MAGAZINE AMNESTY Guinée Le président aux trousses des syndicalistes

Article paru dans le magazine AMNESTY, n°49, publié par la Section suisse d’Amnesty International, mai 2007.
La vie des plus haut·e·s responsables des syndicats de Guinée est menacée. De passage en Suisse, trois syndicalistes racontent la répression.

 ©WOZA

La grève générale lancée par les syndicats au début de l’année a eu des conséquences dramatiques. Les forces gouvernementales ont tiré sur la foule, tuant et blessant de nombreuses personnes. Le bilan est lourd : près de deux cents morts, et plus de mille blessés. Même les personnes réfugiées dans les hôpitaux et les mosquées ont été visées. Les responsables syndicalistes ont été arrêté·e·s et brutalisé·e·s. Leurs locaux ont été saccagés par les «bérets rouges», cette garde présidentielle privée dirigée par le fils du président Lansana Conté.
Trois leaders syndicalistes étaient de passage en Suisse pour témoigner, à l’invitation du syndicat suisse UNIA. Hadja Rabiatou Serah Diallo est à la tête de la Confédération nationale des travailleurs de Guinée, qui regroupe les syndicats publics du pays. Cette femme de caractère n’arrive pas à comprendre comment l’armée du pays a pu tirer à bout portant sur ses propres citoyen·ne·s. Egalement arrêtée et blessée lors du siège de la bourse du travail, elle est encore sous le choc: «Ils sont venus et ont tout saccagé. Ils ont même frappé les femmes. J’ai été blessée à la jambe et je suis tombée.
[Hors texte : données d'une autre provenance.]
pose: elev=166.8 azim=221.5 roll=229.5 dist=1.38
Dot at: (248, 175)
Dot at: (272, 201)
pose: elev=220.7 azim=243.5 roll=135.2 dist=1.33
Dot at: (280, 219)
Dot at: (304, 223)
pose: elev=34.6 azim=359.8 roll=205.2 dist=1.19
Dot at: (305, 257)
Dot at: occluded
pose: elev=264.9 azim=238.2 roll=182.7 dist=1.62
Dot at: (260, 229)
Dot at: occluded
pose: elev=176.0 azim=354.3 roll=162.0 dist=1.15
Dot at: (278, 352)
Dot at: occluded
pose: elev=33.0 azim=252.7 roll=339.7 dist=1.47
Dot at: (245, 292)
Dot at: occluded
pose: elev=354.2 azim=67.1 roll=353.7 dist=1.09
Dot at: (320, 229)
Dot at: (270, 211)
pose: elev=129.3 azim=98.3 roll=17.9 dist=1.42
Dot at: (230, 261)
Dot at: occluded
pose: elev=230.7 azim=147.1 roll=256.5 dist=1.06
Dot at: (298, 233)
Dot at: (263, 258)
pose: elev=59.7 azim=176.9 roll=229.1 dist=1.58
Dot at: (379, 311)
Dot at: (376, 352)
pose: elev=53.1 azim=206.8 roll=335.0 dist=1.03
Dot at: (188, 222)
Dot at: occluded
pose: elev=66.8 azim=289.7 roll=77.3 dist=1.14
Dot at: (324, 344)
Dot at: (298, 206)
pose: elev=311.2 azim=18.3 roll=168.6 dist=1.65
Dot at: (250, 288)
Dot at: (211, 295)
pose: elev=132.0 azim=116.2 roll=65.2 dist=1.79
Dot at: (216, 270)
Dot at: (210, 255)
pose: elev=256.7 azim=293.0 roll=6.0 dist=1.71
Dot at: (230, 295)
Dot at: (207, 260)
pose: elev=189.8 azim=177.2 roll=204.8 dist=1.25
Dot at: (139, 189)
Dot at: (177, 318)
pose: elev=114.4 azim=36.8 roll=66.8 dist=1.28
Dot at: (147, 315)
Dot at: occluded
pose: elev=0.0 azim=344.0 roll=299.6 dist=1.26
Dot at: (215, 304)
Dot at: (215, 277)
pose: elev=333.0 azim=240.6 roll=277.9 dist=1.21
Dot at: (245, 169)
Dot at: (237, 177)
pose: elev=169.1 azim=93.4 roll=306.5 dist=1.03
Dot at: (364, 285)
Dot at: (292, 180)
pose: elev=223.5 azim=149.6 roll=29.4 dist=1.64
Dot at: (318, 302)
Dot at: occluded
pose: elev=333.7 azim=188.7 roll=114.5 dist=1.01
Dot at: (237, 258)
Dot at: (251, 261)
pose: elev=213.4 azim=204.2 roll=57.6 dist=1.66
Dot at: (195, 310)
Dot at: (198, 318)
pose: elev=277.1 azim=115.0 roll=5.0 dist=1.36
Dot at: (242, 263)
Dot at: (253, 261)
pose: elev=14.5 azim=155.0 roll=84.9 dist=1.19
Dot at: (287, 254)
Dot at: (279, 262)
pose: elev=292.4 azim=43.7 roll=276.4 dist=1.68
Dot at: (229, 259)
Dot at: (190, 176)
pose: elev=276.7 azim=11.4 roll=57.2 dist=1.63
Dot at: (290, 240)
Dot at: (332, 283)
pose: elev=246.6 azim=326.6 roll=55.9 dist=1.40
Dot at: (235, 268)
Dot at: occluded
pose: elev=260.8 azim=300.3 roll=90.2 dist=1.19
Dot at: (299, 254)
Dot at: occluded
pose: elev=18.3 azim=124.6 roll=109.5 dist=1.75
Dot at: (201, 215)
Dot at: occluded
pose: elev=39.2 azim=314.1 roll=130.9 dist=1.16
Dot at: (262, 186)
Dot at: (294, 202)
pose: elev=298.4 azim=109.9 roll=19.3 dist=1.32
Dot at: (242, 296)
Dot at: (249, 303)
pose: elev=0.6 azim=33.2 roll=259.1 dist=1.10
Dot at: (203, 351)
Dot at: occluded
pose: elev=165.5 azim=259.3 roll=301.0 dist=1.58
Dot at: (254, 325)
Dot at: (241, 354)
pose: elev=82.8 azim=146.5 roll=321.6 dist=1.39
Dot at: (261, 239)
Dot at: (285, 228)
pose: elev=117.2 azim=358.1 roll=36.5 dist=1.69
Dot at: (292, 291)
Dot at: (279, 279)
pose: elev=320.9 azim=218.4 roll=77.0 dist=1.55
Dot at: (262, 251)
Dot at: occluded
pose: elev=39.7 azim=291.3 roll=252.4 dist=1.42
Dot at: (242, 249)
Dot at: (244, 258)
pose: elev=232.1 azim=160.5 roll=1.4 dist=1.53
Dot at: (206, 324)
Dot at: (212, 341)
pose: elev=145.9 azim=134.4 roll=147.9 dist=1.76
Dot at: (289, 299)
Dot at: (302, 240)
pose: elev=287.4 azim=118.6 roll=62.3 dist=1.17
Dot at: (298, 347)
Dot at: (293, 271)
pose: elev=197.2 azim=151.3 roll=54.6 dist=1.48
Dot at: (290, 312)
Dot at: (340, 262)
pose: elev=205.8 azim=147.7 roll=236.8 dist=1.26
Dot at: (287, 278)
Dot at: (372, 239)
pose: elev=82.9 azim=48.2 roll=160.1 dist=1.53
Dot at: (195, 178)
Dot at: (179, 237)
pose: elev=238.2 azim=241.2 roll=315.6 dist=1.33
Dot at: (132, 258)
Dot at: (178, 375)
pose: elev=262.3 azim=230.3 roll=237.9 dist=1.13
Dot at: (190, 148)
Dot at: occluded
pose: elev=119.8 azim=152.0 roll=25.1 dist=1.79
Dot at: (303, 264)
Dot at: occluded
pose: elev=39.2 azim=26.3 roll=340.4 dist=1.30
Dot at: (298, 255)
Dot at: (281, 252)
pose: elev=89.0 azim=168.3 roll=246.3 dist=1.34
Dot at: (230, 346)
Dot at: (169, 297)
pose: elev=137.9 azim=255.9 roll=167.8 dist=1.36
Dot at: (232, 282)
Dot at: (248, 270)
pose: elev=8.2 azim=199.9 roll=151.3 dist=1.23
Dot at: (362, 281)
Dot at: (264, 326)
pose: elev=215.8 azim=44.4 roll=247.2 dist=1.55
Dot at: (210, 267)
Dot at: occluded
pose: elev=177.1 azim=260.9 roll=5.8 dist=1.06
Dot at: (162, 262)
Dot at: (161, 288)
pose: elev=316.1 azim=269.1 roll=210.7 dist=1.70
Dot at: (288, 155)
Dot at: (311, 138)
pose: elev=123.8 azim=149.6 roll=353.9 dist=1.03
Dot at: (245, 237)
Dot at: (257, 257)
Ils ont frappé et blessé Yamodou Touré et le Dr Ibrahima Fofana qui a failli perdre un oeil.» Des larmes coulent quand elle évoque toutes ces morts inutiles et toute cette violence. Les trois responsables syndicalistes espèrent que la communauté internationale réagira.

Menaces extrêmes

Ils savent que leur vie et celle de leur famille est en danger. El Hadj Yamodou Touré est secrétaire général de l’Organisation nationale des syndicats libres de Guinée : «En Afrique, tout peut arriver à tout moment. Nos droits ne sont pas garantis. Le président lui-même nous a dit: ‹Je suis en train de réfléchir comment je vais vous tuer. Vous avez vu mes gorilles. Je vais leur dire de vous casser le cou et ils vont manger votre viande.› Nous ne sommes pas en sécurité.» Il sait de quoi il parle, lui qui a été arrêté et gravement blessé lors de l’attaque de la bourse du travail. «Ce n’est que grâce aux Guinéens de l’étranger et au réseau international que nous sommes un peu protégés, poursuit-il. Les violences commises sont innombrables. Ils ont violé des femmes jusque dans les mosquées. Il faudrait que nous puissions enquêter au niveau des préfectures et des régions pour avoir des preuves à présenter à la communauté internationale.» Mais il faut faire vite, car la saison des pluies approche et rend les routes impraticables. Les trois responsables n’ont pour le moment aucun moyen de joindre leurs collègues.

Détermination intacte

Fin janvier, pour mettre fin à la grève, le président a dû signer un accord avec les syndicats. Ce dernier prévoyait l’établissement d’une commission d’enquête sur les massacres et la nomination d’un nouveau Premier ministre. Faute d’avoir obtenu la démission de Lansana Conté, au pouvoir depuis plus de vingt ans, les syndicats ont dû se contenter d’un compromis. Ibrahima Fofana, leader des syndicats privés, reste lucide: «Les événements qui peuvent arriver sont impossibles à prévoir, malgré la nomination du nouveau Premier ministre. En dépit de toutes ses bonnes déclarations, les droits des syndicalistes ne sont toujours pas garantis. Nous et nos familles sommes menacés.» Mais les trois responsables syndicalistes restent déterminé·e·s à établir les faits et à continuer leur courageux travail.